● **EXERCISE BRIEF**: Take every line from the listing below that includes "season" and copy it.

(TASK INPUT begins)

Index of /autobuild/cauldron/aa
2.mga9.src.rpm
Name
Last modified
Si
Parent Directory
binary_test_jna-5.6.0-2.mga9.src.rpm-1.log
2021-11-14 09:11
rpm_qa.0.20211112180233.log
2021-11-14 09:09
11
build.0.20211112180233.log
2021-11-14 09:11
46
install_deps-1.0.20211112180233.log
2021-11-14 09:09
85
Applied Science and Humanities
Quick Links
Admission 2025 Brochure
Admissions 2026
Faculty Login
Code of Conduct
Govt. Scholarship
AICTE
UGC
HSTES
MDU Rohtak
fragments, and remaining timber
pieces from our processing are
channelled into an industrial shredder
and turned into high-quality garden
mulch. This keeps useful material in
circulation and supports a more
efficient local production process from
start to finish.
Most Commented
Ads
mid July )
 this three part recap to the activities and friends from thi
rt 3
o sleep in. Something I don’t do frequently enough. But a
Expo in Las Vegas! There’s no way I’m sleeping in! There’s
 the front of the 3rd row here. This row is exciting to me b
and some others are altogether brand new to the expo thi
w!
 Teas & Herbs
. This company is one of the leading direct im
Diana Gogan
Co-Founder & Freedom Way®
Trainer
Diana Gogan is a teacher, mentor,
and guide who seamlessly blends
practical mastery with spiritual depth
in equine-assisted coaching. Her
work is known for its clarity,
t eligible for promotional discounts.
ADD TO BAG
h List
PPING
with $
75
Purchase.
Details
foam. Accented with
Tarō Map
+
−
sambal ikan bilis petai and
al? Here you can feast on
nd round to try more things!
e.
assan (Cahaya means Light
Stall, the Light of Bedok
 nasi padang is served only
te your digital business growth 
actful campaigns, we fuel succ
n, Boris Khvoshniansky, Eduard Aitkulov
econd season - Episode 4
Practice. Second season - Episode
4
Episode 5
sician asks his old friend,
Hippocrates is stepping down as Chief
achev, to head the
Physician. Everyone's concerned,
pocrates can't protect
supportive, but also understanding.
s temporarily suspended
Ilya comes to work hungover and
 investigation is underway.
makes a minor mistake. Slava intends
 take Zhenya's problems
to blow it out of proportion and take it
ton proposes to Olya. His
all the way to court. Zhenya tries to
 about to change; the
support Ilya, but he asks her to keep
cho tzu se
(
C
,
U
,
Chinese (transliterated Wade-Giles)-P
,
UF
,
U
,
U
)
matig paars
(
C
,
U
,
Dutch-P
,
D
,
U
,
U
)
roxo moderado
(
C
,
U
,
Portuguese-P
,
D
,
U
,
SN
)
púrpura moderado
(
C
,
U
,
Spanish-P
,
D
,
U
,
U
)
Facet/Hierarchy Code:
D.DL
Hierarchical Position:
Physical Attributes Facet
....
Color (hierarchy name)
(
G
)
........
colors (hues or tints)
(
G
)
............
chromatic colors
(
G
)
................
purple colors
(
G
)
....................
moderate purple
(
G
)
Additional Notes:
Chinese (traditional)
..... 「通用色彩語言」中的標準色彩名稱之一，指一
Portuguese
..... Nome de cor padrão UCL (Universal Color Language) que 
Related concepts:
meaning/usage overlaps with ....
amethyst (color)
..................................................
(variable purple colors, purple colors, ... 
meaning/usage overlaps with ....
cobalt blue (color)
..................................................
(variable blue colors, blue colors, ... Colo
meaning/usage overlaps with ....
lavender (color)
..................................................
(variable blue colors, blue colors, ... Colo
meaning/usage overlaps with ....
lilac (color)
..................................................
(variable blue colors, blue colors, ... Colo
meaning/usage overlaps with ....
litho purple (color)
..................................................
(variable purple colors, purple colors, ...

(TASK INPUT ends)

● **WRITTEN RESPONSE**:
econd season - Episode 4
Practice. Second season - Episode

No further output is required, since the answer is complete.